I'm Allergic to Myself?!

To read a detailed description on my previous anaphylaxis episodes please read:

I'm Allergic to Exercise and Forever Allergic to Exercise

Pregnant hiking!
A small recap: I have had three life-threatening anaphylaxis episodes all during exercising (running, hiking and doing krav maga) since 2004 with no clear explanation.
  • January 2009: Our Peru trip, where we hiked 30 miles on the original Inca Trail with no exercise induced anaphylaxis.
  • April 2009: we were blessed to get pregnant to our little boy and he was born in December 2009. All year long I never had any allergic reactions.
  • March 2010: Three months after I gave birth I finally had the energy to go for a morning run since giving birth, only to stop less than a mile because I broke out in hives, burning sensation all over my body and throat tightening.  I visit my regular doctor a few days later and I was referred to my new allergist specialist at Palo Alto Medical Foundation, Dr. Lee.

We spoke for a very long time about everything that was related to my first incident in October 2004, six years prior.  Foods, medication, exercise, routines, hormonal changes, pregnancy, etc.  Dr. Lee gave me two explanations that only sort of satisfied the need to know what was wrong with me.

NOTE: This was my personal doctor's information in regards to my condition and I am not a medical physician.  Please seek health information and advice from your personal physician.

  1. Food Induced Exercise Induced Anaphylaxis (EIA): Meaning after I ingest a certain food (cheese, milk, nuts, etc) and exercise soon after having eating it, it triggers an anaphylaxis episode.  Therefore, I need to keep a daily food/exercise journal in case I had another episode I would know exactly what was eaten and what I was doing at the time of episode.
  2. Exercise Induced Anaphylaxis (with no external triggers): Meaning something happens inside my body (mostly likely women's hormones) when I exercise that causes an allergic reaction, such as my internal body temperature rising.
In both scenarios, extreme temperatures (cold or hot) and Non Steroidal Anti- Inflammatory drugs (NSAID's) such as Advil, Motrin, Ibuprofen, would aggravate the symptoms more.  The example he gave me was throwing lighter fluid (NSAID's) on a small fire on a windy day (Cold or hot temperature).  Not a good combination.  He said the most desired phrase people want to hear from their doctor, "You are allergic to exercise!" but proceeded to say that the only way to combat this condition was to exercise and find what my exercise "threshold" was and continually push the threshold back.  Since I had a long break from really exercising during my pregnancy he said that my threshold was really low and even fast paced walking might be too much.

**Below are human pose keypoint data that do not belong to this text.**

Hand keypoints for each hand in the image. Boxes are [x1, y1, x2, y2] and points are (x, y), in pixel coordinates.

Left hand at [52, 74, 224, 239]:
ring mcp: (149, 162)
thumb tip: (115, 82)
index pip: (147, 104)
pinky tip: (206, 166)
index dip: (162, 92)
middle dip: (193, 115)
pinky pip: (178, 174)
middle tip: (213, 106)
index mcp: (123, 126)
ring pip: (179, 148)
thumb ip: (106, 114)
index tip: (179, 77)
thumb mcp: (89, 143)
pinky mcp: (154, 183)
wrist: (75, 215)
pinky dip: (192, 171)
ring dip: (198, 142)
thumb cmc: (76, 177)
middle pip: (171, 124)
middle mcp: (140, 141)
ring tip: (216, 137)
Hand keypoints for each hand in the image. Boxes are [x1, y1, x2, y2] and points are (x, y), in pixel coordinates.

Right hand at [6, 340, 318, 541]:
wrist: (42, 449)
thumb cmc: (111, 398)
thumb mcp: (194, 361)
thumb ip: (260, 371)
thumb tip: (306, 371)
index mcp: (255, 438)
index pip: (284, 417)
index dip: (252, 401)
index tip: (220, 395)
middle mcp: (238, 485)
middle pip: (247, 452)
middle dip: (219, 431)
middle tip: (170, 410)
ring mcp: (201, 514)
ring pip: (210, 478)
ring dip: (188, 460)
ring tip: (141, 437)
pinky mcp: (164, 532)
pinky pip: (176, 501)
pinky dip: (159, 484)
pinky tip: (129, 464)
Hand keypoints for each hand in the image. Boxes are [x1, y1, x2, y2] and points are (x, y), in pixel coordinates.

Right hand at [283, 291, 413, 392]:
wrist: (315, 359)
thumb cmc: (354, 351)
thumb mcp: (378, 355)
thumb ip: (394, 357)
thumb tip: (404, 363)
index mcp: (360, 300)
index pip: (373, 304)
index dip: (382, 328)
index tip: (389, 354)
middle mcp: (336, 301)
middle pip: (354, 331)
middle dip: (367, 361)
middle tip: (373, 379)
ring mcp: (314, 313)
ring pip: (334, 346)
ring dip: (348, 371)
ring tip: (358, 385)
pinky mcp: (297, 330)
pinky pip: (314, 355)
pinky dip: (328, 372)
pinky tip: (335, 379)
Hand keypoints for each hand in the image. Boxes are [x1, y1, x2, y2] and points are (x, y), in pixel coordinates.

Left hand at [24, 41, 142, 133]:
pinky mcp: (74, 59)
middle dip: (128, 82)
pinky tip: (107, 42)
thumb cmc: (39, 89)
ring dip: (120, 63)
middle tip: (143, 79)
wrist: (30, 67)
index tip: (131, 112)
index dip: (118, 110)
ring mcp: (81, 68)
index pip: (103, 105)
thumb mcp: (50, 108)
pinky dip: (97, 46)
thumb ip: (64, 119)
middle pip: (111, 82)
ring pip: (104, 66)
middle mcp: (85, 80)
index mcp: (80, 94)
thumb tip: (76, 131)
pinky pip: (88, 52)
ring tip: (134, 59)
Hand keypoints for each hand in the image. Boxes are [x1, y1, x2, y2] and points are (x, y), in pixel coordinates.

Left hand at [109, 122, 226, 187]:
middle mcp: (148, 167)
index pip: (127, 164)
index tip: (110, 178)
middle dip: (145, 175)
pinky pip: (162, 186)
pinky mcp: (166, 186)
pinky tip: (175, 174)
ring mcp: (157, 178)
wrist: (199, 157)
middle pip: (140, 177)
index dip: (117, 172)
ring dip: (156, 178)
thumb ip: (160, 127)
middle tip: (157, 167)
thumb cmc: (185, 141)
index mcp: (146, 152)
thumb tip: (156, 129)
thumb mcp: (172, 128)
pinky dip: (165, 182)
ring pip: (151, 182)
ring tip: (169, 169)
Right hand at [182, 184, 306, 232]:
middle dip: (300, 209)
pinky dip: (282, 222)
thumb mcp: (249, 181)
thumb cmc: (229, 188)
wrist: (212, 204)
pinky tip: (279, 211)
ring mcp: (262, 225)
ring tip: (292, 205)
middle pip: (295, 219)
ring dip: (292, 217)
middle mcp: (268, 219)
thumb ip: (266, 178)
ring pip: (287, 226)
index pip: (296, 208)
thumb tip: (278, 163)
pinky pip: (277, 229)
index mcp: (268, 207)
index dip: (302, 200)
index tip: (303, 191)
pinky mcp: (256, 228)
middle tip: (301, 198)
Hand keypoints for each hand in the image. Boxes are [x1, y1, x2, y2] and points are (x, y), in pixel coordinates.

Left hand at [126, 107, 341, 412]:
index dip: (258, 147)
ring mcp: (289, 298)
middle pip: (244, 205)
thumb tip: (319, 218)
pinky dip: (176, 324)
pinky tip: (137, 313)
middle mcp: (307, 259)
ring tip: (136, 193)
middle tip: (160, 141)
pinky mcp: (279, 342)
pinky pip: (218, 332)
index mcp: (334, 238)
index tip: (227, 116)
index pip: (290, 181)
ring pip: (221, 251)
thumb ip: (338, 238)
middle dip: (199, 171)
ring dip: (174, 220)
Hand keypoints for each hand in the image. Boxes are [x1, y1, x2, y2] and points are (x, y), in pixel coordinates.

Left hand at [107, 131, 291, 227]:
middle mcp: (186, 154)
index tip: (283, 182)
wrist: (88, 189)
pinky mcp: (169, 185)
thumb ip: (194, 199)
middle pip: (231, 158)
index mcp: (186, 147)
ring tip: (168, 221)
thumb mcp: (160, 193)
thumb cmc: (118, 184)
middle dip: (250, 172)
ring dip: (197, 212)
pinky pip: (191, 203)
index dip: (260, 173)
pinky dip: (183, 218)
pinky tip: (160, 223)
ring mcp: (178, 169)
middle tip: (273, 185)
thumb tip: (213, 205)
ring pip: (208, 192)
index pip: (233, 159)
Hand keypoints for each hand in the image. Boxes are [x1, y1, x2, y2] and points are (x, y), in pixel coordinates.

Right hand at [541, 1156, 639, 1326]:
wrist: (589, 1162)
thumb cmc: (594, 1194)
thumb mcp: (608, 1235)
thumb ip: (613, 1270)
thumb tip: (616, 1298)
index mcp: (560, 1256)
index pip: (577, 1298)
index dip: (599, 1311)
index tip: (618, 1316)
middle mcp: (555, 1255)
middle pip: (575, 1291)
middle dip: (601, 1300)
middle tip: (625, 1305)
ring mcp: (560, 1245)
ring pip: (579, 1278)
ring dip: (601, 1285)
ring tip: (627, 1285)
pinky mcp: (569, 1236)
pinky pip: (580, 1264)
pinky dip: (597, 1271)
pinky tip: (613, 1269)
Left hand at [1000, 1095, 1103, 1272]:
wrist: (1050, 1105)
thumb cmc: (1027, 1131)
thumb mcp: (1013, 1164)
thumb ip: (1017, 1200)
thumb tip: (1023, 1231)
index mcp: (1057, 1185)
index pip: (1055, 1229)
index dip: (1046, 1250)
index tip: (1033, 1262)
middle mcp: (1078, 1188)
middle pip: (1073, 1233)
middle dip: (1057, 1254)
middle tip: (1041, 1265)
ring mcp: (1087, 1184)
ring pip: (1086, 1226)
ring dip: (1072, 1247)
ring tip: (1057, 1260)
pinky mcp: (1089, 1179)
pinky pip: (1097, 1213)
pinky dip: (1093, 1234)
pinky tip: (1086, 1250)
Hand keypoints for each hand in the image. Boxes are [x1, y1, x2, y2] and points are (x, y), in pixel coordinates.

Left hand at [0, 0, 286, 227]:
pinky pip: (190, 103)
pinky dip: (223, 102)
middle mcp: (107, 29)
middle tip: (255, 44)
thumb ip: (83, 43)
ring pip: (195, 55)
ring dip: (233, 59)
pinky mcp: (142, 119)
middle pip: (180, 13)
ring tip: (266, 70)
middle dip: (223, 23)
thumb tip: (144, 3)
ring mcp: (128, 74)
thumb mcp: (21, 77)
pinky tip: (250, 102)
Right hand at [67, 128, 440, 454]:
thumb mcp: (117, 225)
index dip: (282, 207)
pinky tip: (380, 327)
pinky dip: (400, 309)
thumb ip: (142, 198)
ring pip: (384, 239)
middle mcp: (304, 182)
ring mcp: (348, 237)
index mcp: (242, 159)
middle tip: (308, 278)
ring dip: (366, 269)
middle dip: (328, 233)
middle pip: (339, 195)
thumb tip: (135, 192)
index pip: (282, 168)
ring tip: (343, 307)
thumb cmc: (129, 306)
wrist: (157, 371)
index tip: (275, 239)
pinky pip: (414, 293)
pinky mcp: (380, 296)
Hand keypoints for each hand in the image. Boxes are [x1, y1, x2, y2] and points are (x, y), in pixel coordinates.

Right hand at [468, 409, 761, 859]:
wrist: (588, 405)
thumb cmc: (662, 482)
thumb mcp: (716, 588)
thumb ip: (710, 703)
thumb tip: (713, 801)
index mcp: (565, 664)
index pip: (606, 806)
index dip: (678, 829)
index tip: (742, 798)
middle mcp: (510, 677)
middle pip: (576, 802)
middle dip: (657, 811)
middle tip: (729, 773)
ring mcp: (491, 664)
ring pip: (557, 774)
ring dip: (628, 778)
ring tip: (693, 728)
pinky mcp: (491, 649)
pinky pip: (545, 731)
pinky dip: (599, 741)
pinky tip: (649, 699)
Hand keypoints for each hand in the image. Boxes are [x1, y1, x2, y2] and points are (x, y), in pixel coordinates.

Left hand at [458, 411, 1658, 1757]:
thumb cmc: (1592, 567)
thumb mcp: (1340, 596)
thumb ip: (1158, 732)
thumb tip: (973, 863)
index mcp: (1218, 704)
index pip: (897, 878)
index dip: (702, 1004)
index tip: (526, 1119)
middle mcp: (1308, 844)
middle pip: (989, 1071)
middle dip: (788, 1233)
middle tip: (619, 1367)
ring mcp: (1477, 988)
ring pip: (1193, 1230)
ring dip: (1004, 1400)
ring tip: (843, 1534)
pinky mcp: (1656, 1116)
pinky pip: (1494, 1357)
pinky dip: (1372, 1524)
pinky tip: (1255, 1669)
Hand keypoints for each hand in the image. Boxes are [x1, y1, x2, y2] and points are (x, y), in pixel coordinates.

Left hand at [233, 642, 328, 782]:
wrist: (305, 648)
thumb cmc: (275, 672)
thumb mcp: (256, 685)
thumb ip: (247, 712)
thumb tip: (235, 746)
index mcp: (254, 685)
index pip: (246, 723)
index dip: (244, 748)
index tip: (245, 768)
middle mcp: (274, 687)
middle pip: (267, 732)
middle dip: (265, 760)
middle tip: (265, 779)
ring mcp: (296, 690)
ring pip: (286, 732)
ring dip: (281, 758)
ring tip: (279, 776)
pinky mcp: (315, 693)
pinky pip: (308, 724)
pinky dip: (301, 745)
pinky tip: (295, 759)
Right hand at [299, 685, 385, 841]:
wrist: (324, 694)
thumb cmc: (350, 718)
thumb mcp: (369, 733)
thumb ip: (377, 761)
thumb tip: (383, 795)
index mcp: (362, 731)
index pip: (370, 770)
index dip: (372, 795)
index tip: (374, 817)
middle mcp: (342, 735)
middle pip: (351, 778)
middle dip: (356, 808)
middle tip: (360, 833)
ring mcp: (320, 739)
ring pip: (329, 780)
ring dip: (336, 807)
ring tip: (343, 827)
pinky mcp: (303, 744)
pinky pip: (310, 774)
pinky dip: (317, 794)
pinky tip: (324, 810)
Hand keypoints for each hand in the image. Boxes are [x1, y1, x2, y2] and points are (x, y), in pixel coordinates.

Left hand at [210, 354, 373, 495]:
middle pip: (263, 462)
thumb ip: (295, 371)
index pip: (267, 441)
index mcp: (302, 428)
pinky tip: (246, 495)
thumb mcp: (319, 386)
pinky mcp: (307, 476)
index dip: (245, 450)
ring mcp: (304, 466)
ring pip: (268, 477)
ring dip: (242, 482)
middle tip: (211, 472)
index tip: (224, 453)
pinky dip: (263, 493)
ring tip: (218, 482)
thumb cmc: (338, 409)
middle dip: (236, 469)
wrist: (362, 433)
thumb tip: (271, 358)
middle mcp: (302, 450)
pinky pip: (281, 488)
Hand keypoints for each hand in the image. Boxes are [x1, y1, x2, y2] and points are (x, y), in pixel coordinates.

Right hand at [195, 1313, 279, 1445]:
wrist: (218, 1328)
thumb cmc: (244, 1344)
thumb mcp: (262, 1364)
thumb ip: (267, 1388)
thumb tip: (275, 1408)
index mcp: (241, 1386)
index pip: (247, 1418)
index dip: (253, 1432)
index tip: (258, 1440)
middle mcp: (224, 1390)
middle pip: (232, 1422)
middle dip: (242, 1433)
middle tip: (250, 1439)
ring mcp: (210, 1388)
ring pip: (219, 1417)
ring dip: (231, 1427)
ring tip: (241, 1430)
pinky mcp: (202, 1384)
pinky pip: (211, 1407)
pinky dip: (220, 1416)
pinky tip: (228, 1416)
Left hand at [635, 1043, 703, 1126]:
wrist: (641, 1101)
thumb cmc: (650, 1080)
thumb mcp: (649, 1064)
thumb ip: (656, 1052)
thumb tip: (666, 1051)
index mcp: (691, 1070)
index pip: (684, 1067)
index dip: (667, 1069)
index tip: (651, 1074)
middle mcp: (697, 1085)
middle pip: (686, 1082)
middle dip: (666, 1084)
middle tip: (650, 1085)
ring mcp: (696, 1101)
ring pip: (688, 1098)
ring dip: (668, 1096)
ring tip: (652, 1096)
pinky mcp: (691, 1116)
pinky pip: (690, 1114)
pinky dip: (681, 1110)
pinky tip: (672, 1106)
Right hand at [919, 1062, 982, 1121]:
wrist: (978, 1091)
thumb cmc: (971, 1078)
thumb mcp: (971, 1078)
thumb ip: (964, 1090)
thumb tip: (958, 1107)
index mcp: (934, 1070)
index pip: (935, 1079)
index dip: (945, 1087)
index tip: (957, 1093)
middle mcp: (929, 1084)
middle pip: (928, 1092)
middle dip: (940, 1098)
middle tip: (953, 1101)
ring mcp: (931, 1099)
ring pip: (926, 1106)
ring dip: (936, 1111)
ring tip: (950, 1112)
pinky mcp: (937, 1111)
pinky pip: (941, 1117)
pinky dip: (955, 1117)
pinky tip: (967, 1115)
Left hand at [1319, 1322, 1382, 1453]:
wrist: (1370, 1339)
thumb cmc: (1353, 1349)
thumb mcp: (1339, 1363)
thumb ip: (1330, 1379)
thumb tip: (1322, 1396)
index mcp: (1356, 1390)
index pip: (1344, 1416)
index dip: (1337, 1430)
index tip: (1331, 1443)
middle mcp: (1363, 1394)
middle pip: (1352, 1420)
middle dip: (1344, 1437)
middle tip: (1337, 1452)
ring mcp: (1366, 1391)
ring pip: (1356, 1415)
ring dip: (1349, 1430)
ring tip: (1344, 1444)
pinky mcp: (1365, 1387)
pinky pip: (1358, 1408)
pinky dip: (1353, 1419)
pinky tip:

This really put a damper on running and hiking! Eventually I worked up to running a bit as well as hiking but not as much as I would have liked before I got pregnant with our second child, in January 2011.  A few weeks into my second pregnancy, we went for a long walk and when we returned I was covered in hives and wasvery itchy; within an hour all the hives were gone.  A doctor visit proceeded and my doctor quickly identified that my EIA was not food-induced.  That it was a systematic reaction to my own body, I'm allergic to myself when I exercise! Dr. Lee said it was most likely due to the hormonal pregnancy changes and I was very susceptible to episode during and after pregnancy, even if I breastfed my child.

Huh? I was immediately frustrated.  What was I supposed to to? Not exercise? I wanted to at least walk during my pregnancy without a fear of going into an allergic reaction.  Dr. Lee was very understanding and said I could try to find my threshold during pregnancy and post-pregnancy or I could take Zrytec (regular allergy pill) 2 hours before exercising.  Well I wasn't too keen on taking medication during my pregnancy but I also wasn't to keen on going into anaphylaxis during my pregnancy either.

To summarize the last year and a half of my indecision of exercising, I now take Zyrtec before any type of exercise.  I finally came to the conclusion three weeks into training for my half marathon last year (I came back from a run in hives), it only costs me $0.33 a pill to not go into EIA so why no take it?  My doctor said it was safe to take during pregnancy and breastfeed so why was I fighting it? Just my own stubbornness was causing my not to enjoy being active again.  Since then I have run my first half marathon, been extremely active with hiking and running again and now feel safe when I exercise.

I carry Zyrtec, Fast Melting Benadryl and two Epi-Pens with me at all times and always know where the nearest medical facilities are.  Now I have the freedom to live my active lifestyle that I desire without the fear of dying from EIA.  I thank God for giving me this condition that forces me to never stop exercising and my doctors who helped me find out what was wrong with me..  Thanks to Zyrtec which allows me to exercise again!